Aim of the exercise: Please report how many lines of the listing contain the word "vara", giving only the number.

(Text data extracted from pages)
__________
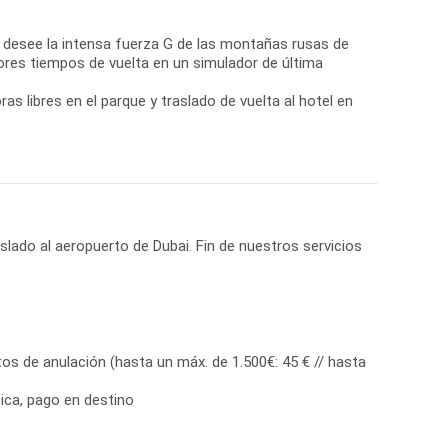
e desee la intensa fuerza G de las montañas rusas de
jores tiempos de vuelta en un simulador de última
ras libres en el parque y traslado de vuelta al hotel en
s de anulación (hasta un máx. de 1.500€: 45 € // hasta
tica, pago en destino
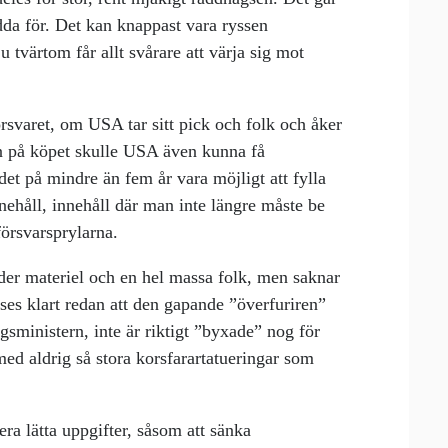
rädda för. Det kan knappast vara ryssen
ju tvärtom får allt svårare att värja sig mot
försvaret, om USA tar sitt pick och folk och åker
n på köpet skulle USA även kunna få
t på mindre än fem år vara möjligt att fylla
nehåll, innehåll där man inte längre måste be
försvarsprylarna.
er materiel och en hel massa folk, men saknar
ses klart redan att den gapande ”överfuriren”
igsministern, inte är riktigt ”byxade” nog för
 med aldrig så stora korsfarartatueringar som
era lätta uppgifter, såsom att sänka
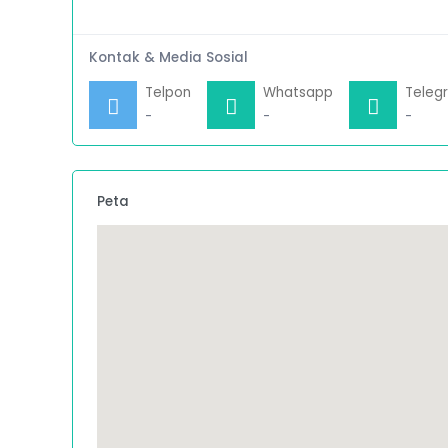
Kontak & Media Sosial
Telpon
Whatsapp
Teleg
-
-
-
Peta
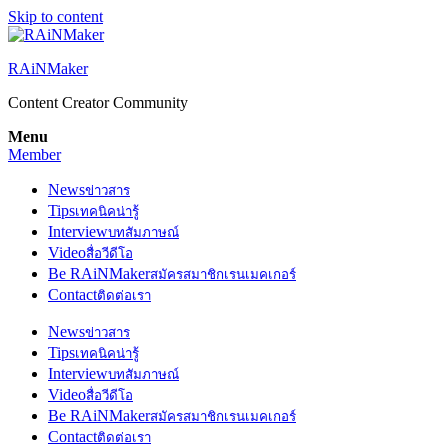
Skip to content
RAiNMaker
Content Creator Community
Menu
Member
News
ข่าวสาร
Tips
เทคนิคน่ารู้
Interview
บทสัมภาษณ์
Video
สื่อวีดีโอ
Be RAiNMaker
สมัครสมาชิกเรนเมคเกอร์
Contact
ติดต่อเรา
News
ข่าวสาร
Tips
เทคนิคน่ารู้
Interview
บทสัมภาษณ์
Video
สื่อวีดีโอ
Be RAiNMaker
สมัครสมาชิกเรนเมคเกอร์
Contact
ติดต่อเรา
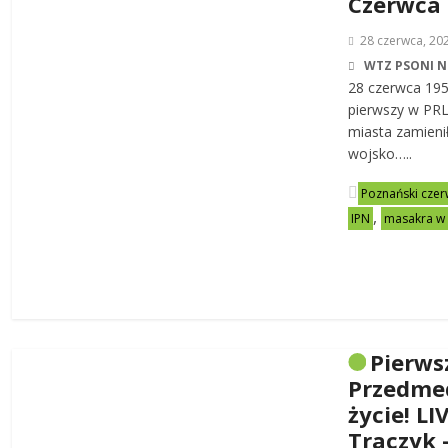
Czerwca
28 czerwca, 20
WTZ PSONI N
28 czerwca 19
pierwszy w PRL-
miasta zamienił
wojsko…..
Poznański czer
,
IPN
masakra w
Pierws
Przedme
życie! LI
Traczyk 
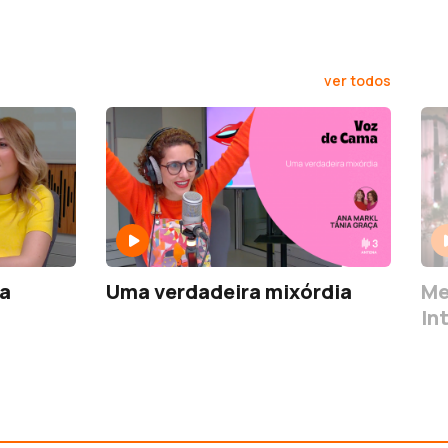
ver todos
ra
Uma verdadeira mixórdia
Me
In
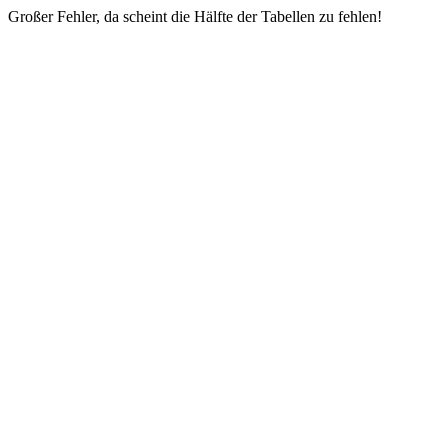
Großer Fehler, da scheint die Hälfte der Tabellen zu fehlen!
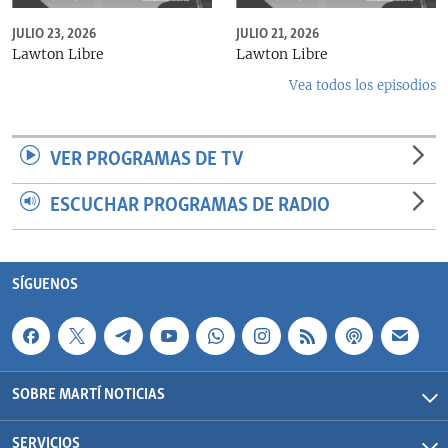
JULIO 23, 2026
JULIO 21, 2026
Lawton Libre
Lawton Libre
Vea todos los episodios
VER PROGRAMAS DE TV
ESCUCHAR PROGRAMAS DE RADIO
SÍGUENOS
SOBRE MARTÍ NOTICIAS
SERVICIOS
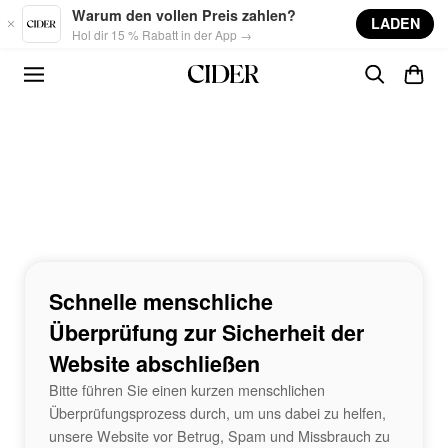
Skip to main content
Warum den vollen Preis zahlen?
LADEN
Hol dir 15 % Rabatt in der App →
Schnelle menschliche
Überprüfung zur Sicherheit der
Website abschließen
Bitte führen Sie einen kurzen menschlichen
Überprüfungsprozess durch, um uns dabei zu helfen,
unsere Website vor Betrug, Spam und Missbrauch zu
__________
Exercise output: 2